Repeat the records below exactly, line for line.

#### SOURCE DATA ####

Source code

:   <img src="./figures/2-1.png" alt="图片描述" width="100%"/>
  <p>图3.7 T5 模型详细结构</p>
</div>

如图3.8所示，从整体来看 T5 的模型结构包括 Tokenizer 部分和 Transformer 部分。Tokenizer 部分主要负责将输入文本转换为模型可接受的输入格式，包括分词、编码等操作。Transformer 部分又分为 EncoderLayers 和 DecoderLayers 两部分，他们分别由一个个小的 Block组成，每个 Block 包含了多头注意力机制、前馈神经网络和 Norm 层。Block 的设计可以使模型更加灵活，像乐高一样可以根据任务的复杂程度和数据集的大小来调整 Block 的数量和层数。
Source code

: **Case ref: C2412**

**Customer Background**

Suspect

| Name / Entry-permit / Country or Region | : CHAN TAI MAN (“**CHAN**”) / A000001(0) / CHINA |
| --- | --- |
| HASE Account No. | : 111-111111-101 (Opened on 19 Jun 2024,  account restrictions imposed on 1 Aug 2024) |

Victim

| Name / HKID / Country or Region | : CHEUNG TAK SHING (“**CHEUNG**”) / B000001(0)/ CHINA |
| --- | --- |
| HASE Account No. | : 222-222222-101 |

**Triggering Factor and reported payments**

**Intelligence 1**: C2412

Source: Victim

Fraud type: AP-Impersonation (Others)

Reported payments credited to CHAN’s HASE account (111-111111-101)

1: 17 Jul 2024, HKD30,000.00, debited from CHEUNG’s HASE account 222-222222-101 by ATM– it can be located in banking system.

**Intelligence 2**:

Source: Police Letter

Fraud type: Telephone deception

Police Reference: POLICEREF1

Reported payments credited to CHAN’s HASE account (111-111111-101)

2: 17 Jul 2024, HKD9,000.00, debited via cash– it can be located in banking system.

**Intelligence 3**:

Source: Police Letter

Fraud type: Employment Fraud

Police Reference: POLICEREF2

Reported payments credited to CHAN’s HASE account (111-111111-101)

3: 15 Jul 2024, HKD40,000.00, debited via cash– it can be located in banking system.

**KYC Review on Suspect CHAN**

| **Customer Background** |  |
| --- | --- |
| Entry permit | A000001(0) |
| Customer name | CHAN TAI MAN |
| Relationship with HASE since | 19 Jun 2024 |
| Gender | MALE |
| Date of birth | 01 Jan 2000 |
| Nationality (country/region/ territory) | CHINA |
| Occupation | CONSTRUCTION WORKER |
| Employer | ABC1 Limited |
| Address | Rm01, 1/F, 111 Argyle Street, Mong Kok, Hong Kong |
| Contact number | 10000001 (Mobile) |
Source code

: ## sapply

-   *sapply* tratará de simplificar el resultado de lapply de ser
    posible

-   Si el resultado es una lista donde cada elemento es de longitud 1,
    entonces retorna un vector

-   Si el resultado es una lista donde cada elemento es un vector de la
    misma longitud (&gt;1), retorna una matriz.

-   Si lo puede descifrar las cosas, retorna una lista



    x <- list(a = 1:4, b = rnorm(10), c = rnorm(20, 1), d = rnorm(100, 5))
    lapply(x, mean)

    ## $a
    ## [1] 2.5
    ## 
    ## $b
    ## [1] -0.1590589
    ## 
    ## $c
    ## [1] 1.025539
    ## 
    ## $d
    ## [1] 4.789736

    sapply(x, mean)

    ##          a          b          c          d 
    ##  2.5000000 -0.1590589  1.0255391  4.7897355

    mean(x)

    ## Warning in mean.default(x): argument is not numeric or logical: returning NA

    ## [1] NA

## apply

####

TASK RESULT:
Source code

:   <img src="./figures/2-1.png" alt="图片描述" width="100%"/>
  <p>图3.7 T5 模型详细结构</p>
</div>

如图3.8所示，从整体来看 T5 的模型结构包括 Tokenizer 部分和 Transformer 部分。Tokenizer 部分主要负责将输入文本转换为模型可接受的输入格式，包括分词、编码等操作。Transformer 部分又分为 EncoderLayers 和 DecoderLayers 两部分，他们分别由一个个小的 Block组成，每个 Block 包含了多头注意力机制、前馈神经网络和 Norm 层。Block 的设计可以使模型更加灵活，像乐高一样可以根据任务的复杂程度和数据集的大小来调整 Block 的数量和层数。
Source code

: **Case ref: C2412**

**Customer Background**

Suspect

| Name / Entry-permit / Country or Region | : CHAN TAI MAN (“**CHAN**”) / A000001(0) / CHINA |
| --- | --- |
| HASE Account No. | : 111-111111-101 (Opened on 19 Jun 2024,  account restrictions imposed on 1 Aug 2024) |

Victim

| Name / HKID / Country or Region | : CHEUNG TAK SHING (“**CHEUNG**”) / B000001(0)/ CHINA |
| --- | --- |
| HASE Account No. | : 222-222222-101 |

**Triggering Factor and reported payments**

**Intelligence 1**: C2412

Source: Victim

Fraud type: AP-Impersonation (Others)

Reported payments credited to CHAN’s HASE account (111-111111-101)

1: 17 Jul 2024, HKD30,000.00, debited from CHEUNG’s HASE account 222-222222-101 by ATM– it can be located in banking system.

**Intelligence 2**:

Source: Police Letter

Fraud type: Telephone deception

Police Reference: POLICEREF1

Reported payments credited to CHAN’s HASE account (111-111111-101)

2: 17 Jul 2024, HKD9,000.00, debited via cash– it can be located in banking system.

**Intelligence 3**:

Source: Police Letter

Fraud type: Employment Fraud

Police Reference: POLICEREF2

Reported payments credited to CHAN’s HASE account (111-111111-101)

3: 15 Jul 2024, HKD40,000.00, debited via cash– it can be located in banking system.

**KYC Review on Suspect CHAN**

| **Customer Background** |  |
| --- | --- |
| Entry permit | A000001(0) |
| Customer name | CHAN TAI MAN |
| Relationship with HASE since | 19 Jun 2024 |
| Gender | MALE |
| Date of birth | 01 Jan 2000 |
| Nationality (country/region/ territory) | CHINA |
| Occupation | CONSTRUCTION WORKER |
| Employer | ABC1 Limited |
| Address | Rm01, 1/F, 111 Argyle Street, Mong Kok, Hong Kong |
| Contact number | 10000001 (Mobile) |
Source code

: ## sapply

-   *sapply* tratará de simplificar el resultado de lapply de ser
    posible

-   Si el resultado es una lista donde cada elemento es de longitud 1,
    entonces retorna un vector

-   Si el resultado es una lista donde cada elemento es un vector de la
    misma longitud (&gt;1), retorna una matriz.

-   Si lo puede descifrar las cosas, retorna una lista



    x <- list(a = 1:4, b = rnorm(10), c = rnorm(20, 1), d = rnorm(100, 5))
    lapply(x, mean)

    ## $a
    ## [1] 2.5
    ## 
    ## $b
    ## [1] -0.1590589
    ## 
    ## $c
    ## [1] 1.025539
    ## 
    ## $d
    ## [1] 4.789736

    sapply(x, mean)

    ##          a          b          c          d 
    ##  2.5000000 -0.1590589  1.0255391  4.7897355

    mean(x)

    ## Warning in mean.default(x): argument is not numeric or logical: returning NA

    ## [1] NA

## apply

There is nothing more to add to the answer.